• Stored records:
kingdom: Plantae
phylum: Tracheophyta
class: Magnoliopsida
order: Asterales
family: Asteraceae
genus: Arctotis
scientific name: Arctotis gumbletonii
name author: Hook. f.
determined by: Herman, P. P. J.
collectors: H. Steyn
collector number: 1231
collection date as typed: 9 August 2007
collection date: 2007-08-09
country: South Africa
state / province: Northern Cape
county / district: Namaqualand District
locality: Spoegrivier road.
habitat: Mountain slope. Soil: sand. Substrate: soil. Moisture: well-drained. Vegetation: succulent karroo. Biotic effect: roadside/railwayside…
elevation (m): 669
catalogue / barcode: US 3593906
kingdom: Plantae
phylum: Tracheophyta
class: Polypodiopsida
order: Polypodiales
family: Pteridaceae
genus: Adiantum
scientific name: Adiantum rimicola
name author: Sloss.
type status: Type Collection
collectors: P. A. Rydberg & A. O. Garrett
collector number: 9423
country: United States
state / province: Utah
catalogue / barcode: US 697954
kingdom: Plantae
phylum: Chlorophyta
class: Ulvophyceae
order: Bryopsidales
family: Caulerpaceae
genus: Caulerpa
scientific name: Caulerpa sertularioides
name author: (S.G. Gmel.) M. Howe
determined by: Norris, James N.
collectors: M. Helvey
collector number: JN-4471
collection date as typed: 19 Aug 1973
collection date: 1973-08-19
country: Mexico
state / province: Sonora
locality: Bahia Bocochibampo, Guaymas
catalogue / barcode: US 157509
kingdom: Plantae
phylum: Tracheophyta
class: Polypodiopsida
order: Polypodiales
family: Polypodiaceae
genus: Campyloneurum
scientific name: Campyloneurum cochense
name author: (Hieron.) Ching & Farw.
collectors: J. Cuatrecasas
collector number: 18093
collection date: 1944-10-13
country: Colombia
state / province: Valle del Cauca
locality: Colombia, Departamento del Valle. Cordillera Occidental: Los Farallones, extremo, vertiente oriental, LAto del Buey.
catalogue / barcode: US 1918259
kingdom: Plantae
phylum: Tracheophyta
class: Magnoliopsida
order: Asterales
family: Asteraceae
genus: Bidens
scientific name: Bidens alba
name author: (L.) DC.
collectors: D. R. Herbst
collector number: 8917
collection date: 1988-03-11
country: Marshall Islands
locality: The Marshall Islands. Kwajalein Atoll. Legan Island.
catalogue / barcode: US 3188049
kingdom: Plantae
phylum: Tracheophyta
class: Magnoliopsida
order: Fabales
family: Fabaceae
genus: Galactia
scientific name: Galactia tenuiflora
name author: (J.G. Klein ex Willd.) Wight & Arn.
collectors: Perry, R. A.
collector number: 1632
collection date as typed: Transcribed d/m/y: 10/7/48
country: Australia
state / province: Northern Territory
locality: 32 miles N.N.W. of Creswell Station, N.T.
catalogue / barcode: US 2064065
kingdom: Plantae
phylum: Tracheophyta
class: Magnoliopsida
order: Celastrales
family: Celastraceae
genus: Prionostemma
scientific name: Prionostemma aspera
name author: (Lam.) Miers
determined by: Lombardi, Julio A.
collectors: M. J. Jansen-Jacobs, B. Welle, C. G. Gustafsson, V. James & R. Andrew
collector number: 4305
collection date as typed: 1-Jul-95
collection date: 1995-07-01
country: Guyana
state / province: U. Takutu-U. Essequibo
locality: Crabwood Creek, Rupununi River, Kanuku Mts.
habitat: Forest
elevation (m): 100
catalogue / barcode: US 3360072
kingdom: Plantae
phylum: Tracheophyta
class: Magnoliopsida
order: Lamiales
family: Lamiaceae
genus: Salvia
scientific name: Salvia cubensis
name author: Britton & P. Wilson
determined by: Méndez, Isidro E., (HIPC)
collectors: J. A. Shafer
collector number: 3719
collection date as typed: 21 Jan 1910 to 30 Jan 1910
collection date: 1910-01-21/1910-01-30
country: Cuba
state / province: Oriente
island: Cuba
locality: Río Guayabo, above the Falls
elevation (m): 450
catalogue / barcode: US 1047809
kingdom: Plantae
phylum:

• Aim:
Copy out the lines of every entry above word for word, with nothing changed.

• Correct result:
kingdom: Plantae
phylum: Tracheophyta
class: Magnoliopsida
order: Asterales
family: Asteraceae
genus: Arctotis
scientific name: Arctotis gumbletonii
name author: Hook. f.
determined by: Herman, P. P. J.
collectors: H. Steyn
collector number: 1231
collection date as typed: 9 August 2007
collection date: 2007-08-09
country: South Africa
state / province: Northern Cape
county / district: Namaqualand District
locality: Spoegrivier road.
habitat: Mountain slope. Soil: sand. Substrate: soil. Moisture: well-drained. Vegetation: succulent karroo. Biotic effect: roadside/railwayside…
elevation (m): 669
catalogue / barcode: US 3593906
kingdom: Plantae
phylum: Tracheophyta
class: Polypodiopsida
order: Polypodiales
family: Pteridaceae
genus: Adiantum
scientific name: Adiantum rimicola
name author: Sloss.
type status: Type Collection
collectors: P. A. Rydberg & A. O. Garrett
collector number: 9423
country: United States
state / province: Utah
catalogue / barcode: US 697954
kingdom: Plantae
phylum: Chlorophyta
class: Ulvophyceae
order: Bryopsidales
family: Caulerpaceae
genus: Caulerpa
scientific name: Caulerpa sertularioides
name author: (S.G. Gmel.) M. Howe
determined by: Norris, James N.
collectors: M. Helvey
collector number: JN-4471
collection date as typed: 19 Aug 1973
collection date: 1973-08-19
country: Mexico
state / province: Sonora
locality: Bahia Bocochibampo, Guaymas
catalogue / barcode: US 157509
kingdom: Plantae
phylum: Tracheophyta
class: Polypodiopsida
order: Polypodiales
family: Polypodiaceae
genus: Campyloneurum
scientific name: Campyloneurum cochense
name author: (Hieron.) Ching & Farw.
collectors: J. Cuatrecasas
collector number: 18093
collection date: 1944-10-13
country: Colombia
state / province: Valle del Cauca
locality: Colombia, Departamento del Valle. Cordillera Occidental: Los Farallones, extremo, vertiente oriental, LAto del Buey.
catalogue / barcode: US 1918259
kingdom: Plantae
phylum: Tracheophyta
class: Magnoliopsida
order: Asterales
family: Asteraceae
genus: Bidens
scientific name: Bidens alba
name author: (L.) DC.
collectors: D. R. Herbst
collector number: 8917
collection date: 1988-03-11
country: Marshall Islands
locality: The Marshall Islands. Kwajalein Atoll. Legan Island.
catalogue / barcode: US 3188049
kingdom: Plantae
phylum: Tracheophyta
class: Magnoliopsida
order: Fabales
family: Fabaceae
genus: Galactia
scientific name: Galactia tenuiflora
name author: (J.G. Klein ex Willd.) Wight & Arn.
collectors: Perry, R. A.
collector number: 1632
collection date as typed: Transcribed d/m/y: 10/7/48
country: Australia
state / province: Northern Territory
locality: 32 miles N.N.W. of Creswell Station, N.T.
catalogue / barcode: US 2064065
kingdom: Plantae
phylum: Tracheophyta
class: Magnoliopsida
order: Celastrales
family: Celastraceae
genus: Prionostemma
scientific name: Prionostemma aspera
name author: (Lam.) Miers
determined by: Lombardi, Julio A.
collectors: M. J. Jansen-Jacobs, B. Welle, C. G. Gustafsson, V. James & R. Andrew
collector number: 4305
collection date as typed: 1-Jul-95
collection date: 1995-07-01
country: Guyana
state / province: U. Takutu-U. Essequibo
locality: Crabwood Creek, Rupununi River, Kanuku Mts.
habitat: Forest
elevation (m): 100
catalogue / barcode: US 3360072
kingdom: Plantae
phylum: Tracheophyta
class: Magnoliopsida
order: Lamiales
family: Lamiaceae
genus: Salvia
scientific name: Salvia cubensis
name author: Britton & P. Wilson
determined by: Méndez, Isidro E., (HIPC)
collectors: J. A. Shafer
collector number: 3719
collection date as typed: 21 Jan 1910 to 30 Jan 1910
collection date: 1910-01-21/1910-01-30
country: Cuba
state / province: Oriente
island: Cuba
locality: Río Guayabo, above the Falls
elevation (m): 450
catalogue / barcode: US 1047809
kingdom: Plantae
phylum:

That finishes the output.